Hard to see the pics in iCloud as they come up tiny on my iPad when posting on the forum but the above gives an idea of the process.
Remember, Eric Clapton approves of blocking your trem.
What matters to sustain is the amount of string beyond saddles and nut that can stretch and the friction of the strings on the saddles and nut. Think of a car with good/bad shocks and how it reacts after a pot hole. So put No.2 pencil lead on the contacts for more sustain.
I want to remove the trem on one of my Strats, block the hole with wood, install a Gibson style rollor bridge and a JM style tremolo. Or I could buy a JM?Jag and put whatever pickups I want in it.
I swore off a trem in 1987, never again, never never, never again
I have the trem blocked on all three of my Strats. All three are blocked with a piece of ash. No difference from when they were unblocked. I should note that one of them was blocked by the Fender Custom Shop and the other two by a professional luthier.
I leave the trem floating, but rarely put on the bars. I like the extra slack when you bend with your fingers. One of the reasons I've always liked floating trems. It doesn't feel like a fixed bridge guitar.
Love this idea, but my wood working skills are a tad lacking to tackle something so precise.
Wow! Nice work, very well done!
You mentioned a lot of weight relief... It's not so significant as to cause neck dive, is it?
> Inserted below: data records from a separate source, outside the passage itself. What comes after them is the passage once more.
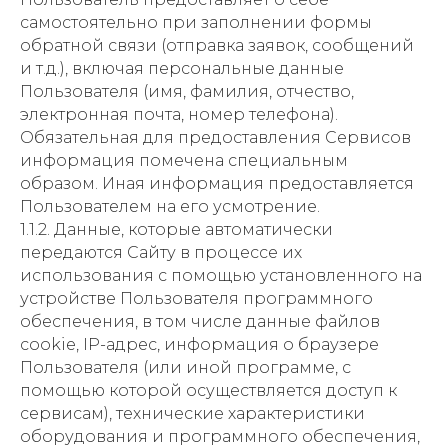
самостоятельно при заполнении формы
обратной связи (отправка заявок, сообщений
и т.д.), включая персональные данные
Пользователя (имя, фамилия, отчество,
электронная почта, номер телефона).
Обязательная для предоставления Сервисов
информация помечена специальным
образом. Иная информация предоставляется
Пользователем на его усмотрение.
1.1.2. Данные, которые автоматически
передаются Сайту в процессе их
использования с помощью установленного на
устройстве Пользователя программного
обеспечения, в том числе данные файлов
cookie, IP-адрес, информация о браузере
Пользователя (или иной программе, с
помощью которой осуществляется доступ к
сервисам), технические характеристики
оборудования и программного обеспечения,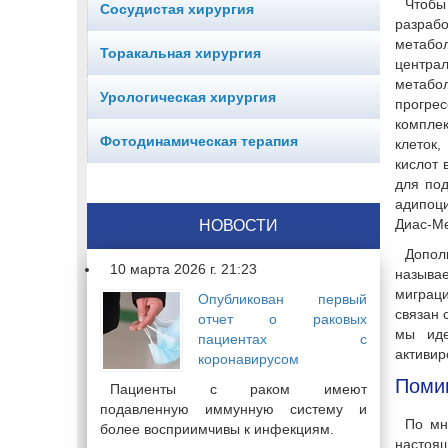
Чтобы
Сосудистая хирургия
разраб
метабо
Торакальная хирургия
центра
метабол
Урологическая хирургия
прогрес
комплек
Фотодинамическая терапия
клеток
кислот 
для под
адипоци
Диас-Ме
НОВОСТИ
Допол
10 марта 2026 г. 21:23
называ
миграци
Опубликован первый
связан 
отчет о раковых
мы иде
пациентах с
активир
коронавирусом
Помим
Пациенты с раком имеют
подавленную иммунную систему и
По мн
более восприимчивы к инфекциям.
настоящ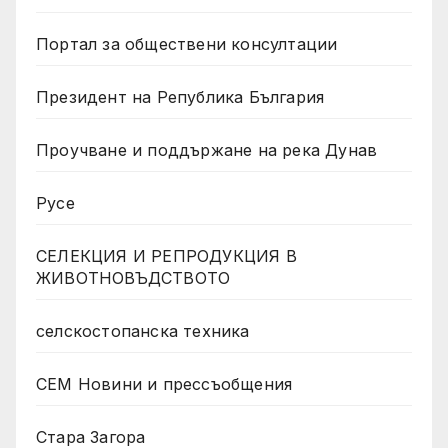
Портал за обществени консултации
Президент на Република България
Проучване и поддържане на река Дунав
Русе
СЕЛЕКЦИЯ И РЕПРОДУКЦИЯ В
ЖИВОТНОВЪДСТВОТО
селскостопанска техника
СЕМ Новини и прессъобщения
Стара Загора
Came down to 6lbs 14ozs from 7.5 lbs so not that drastic but much more comfortable for my shot back.
Some wood removed under the guard as well.
I drank the TGP Kool-Aid, like an idiot. Swapped the 'thin' block in my favorite CV Strat for a big block. Guess what it did to the guitar? Tone wise, sustain wise, NOTHING.
ALL it did was add 1lb to it.
it's another "I wanna be like the cool kids" snake oil waste of money unless you like a heavier guitar.
That wood block is a great idea, patent it and make some money!
I'd buy some.
I have two with blocked trems. I used a block of wood in one (spring tension keeps it in place) and one with a stack of quarters (again, spring tension). They both sound more "alive" after the blocking.
I just bought an ash body for the MiM one that has the wood block. Next time, I'll build a block like telenemonics did. What a great solution! I have a trem cavity block-off that doesn't quite fit so it sits in the drawer awaiting the correct time to use it.
This. Is. Awesome. Gonna do this to my Strat copy! Where do you reroute your string/bridge ground?
I swapped the whole tailpiece on my CV for a Mex high mass an I think it made a significant difference. Best $30 I've ever spent on an upgrade. Maybe its not the block but it did make a difference.
I'd have to hunt back through icloud pics but I'm pretty sure I just drilled from the trem rout above into the control cavity and sandwiched some thin wire between the bridge plate and the maple "trem block". Not from the back rout, the wire is not visible like original.
Drilling through the block so the holes line up and don't wander out the side of the block is a little tricky, you can see the hole I drilled into the plywood drill press table and put a pin in, then flip the block and drill the ferrule holes from the back, followed by finishing the string through holes which were only drilled half way from the plate side.
To ensure the block stayed at 90 degrees to the drill I clamped it to a longer piece so it couldn't tip on the narrow top edge.